From The Science of Enlightenment: How Meditation Works, 2016 Shinzen Young. Reprinted with permission of Sounds True. www.soundstrue.com. Shinzen Young is an American meditation teacher. Originally ordained in Japan as a monk in the Shingon tradition, he now teaches Vipassana.
BRAD WARNER
If it doesn’t sound like “don’t be a jerk” it’s not Buddhist teaching.
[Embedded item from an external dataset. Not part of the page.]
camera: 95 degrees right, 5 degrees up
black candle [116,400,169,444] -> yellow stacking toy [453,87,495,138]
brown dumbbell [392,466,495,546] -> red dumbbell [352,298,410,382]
From Don’t Be a Jerk, Reprinted with permission of New World Library, 2016. Brad Warner is an American Soto Zen monk and popular author.
TSULTRIM PALMO
When I found out that I had cancer, the doctors gave me a mere six months to live. Ani Pema [Chödrön] was there, and she designed practices especially for me and my situation, to help me die and use the time I had left as well as possible. I still do those practices today. One of them is aimed at helping me open my heart to others and not cherish my ego. When I feel discomfort, which happens often these days, I think about people who are suffering just as much as I am if not more, and I liberate myself for them. I liberate myself as one of them and not as someone who is separate from them, “little old me.” Then, during the day, I recite the following chant: “When appearances of this world dissolve, may I, with ease and great happiness, let go of all attachment to this world.” “When appearances of this world dissolve” refers to the moment of death, and “may I, with ease and great happiness, let go of all attachment to this world” refers to the training in letting go of all my attachments. I look at what I possess, and if there is something I am particularly fond of, I give it away.
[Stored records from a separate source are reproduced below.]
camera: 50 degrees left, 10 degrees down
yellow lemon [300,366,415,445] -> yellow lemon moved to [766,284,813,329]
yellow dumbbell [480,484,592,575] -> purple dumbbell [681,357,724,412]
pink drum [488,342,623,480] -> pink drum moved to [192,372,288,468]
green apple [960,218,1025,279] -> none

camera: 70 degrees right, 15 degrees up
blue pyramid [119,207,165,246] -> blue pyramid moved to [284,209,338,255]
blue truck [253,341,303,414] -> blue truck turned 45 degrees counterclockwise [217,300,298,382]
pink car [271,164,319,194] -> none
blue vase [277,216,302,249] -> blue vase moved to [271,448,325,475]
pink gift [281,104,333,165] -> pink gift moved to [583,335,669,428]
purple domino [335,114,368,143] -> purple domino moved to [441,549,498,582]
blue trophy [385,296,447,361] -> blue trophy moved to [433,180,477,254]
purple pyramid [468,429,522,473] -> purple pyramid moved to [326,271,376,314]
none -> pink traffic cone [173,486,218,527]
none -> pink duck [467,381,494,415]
From Choosing Buddhism: The Life Stories of Eight Canadians, edited by Mauro Peressini. Reprinted with permission of University of Ottawa Press and Canadian Museum of History © 2016. Tsultrim Palmo (1933–2010) was a Polish Tibetan Buddhist nun and a former director of Gampo Abbey in Nova Scotia, Canada.
SAYADAW U TEJANIYA
I can look back and see the pattern of gaining and losing momentum in my practice. I would do things to extremes: good things to extreme and then bad things to extreme. I would go on retreat to the monastery and tidy myself up and then come home and slip into old habits. My mindfulness was not continuous; therefore, I was not building good samadhi [concentration]. I could see what was required to take my practice forward, but the balance was still with the defiled mind. My practice was a stop-and-start affair. It’s like taking a high jump: you take the run up to gain momentum, look up and see the height of the bar, and then stop and walk back; the momentum wasn’t enough to take the jump. Momentum is so important in every aspect of our lives: education, social interaction. It’s momentum that improves and makes whatever we do easier; it allows us to grow. If a doctor stops practicing for six months and then comes back to it, he or she will feel unsure and out of touch. Any type of work we do, we need to be close to it, to touch it and be familiar with it. This is what gives us momentum.
From When Awareness Becomes Natural © 2016 by Sayadaw U Tejaniya. Reprinted with permission of Shambhala Publications, www.shambhala.com. Sayadaw U Tejaniya is an internationally known Theravada Buddhist monk who serves as meditation teacher at the Shwe Oo Min Dhamma Sukha Forest Center in Myanmar (Burma).